Pourtant, je donnais le change et faisais beaucoup d’efforts pour coller à l’étiquette. J’avais sorti mon carnet et mon stylo et, sous les yeux des clients, je griffonnais des notes dans tous les sens, bien décidé à leur en donner pour leur argent. J’assumais mon statut de bête de foire, leur montrais un auteur à l’œuvre, un auteur en chair et en mots.
De la sueur apparaissait en haut de mon front, ma chemise commençait à se mouiller, des taches de gras noircissaient mon carnet mais je ne relâchais pas mon effort. J’écrivais, comme possédé, des pages et des pages qu’il me faudrait ensuite jeter sans rien garder. Quand j’ai fini par relever la tête, seuls les yeux de Patrice, le vendeur qui m’avait accueilli à mon arrivée, ont rencontré les miens. J’ai lu un mélange d’amusement et de moquerie dans son regard. Personne d’autre n’avait relevé ma performance. Les clients de la boutique avaient poursuivi leurs achats frénétiques. Je n’avais recueilli ni applaudissements, ni fleurs, ni félicitations. J’étais bon pour retourner dessiner des escargots dans mon carnet. C’était à désespérer.

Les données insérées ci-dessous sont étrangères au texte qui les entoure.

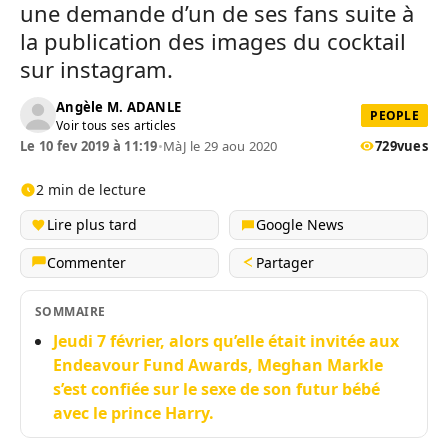
une demande d’un de ses fans suite à
la publication des images du cocktail
sur instagram.
Angèle M. ADANLE
PEOPLE
Voir tous ses articles
Le 10 fev 2019 à 11:19
•
MàJ le 29 aou 2020
729
vues
2 min de lecture
Lire plus tard
Google News
Commenter
Partager
SOMMAIRE
Jeudi 7 février, alors qu’elle était invitée aux
Endeavour Fund Awards, Meghan Markle
s’est confiée sur le sexe de son futur bébé
avec le prince Harry.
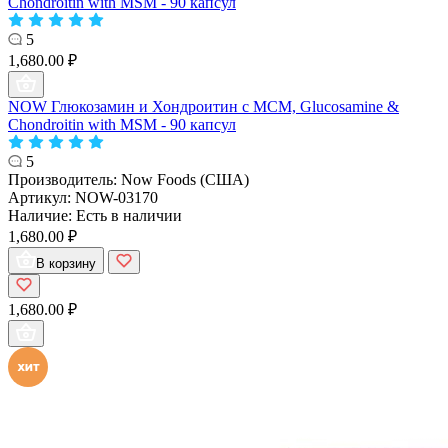
Chondroitin with MSM - 90 капсул
5
1,680.00 ₽
NOW Глюкозамин и Хондроитин с МСМ, Glucosamine &
Chondroitin with MSM - 90 капсул
5
Производитель:
Now Foods (США)
Артикул:
NOW-03170
Наличие:
Есть в наличии
1,680.00 ₽
В корзину
1,680.00 ₽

À 18 h 36, je me suis levé. Cela faisait au moins trente minutes que plus personne ne m’avait adressé la parole. J’ai défroissé ma veste, rangé mes affaires et me suis dirigé vers le libraire. Je vais y aller, j’ai dit. Oui, merci, a répondu Patrice sans lever les yeux de sa caisse. Il y a eu un silence un peu long et voyant sans doute que je ne me décidais pas à partir, il a cru bon d’ajouter quelque chose pour me réconforter : ça arrive à d’autres, a-t-il lâché en baissant la voix. La dernière fois que j’avais entendu cette phrase, c’était au sujet de pannes sexuelles. Oui, un peu trop souvent, j’ai répondu. Patrice a relevé la tête et a dû sentir que j’étais blessé. Il a semblé chercher une parole apaisante à prononcer, quelque chose de doux mais, n’en trouvant visiblement aucune, a fini par m’avouer, les yeux dans les yeux, que Michel Butor aussi, un jour, avait fait zéro ici.
Dehors régnait un air de fête. L’insouciance et l’allégresse flottaient dans l’air. Les trottoirs étaient encombrés de badauds encombrés de cadeaux. Comme souvent, j’étais à contretemps. En décalage. Sonné et abasourdi par cet après-midi passé à chercher la gloire et à ne rencontrer que le vide. À force, je commençais à m’habituer mais j’avais besoin de respirer, de reprendre mon souffle. Marcher au milieu de la foule et des décorations de Noël était plaisant. Le petit vent frais me faisait le plus grand bien. J’avais besoin de me sentir vivant. Mais que même le grand Michel Butor ait pu faire zéro vente, ça pouvait tout, sauf me remonter le moral.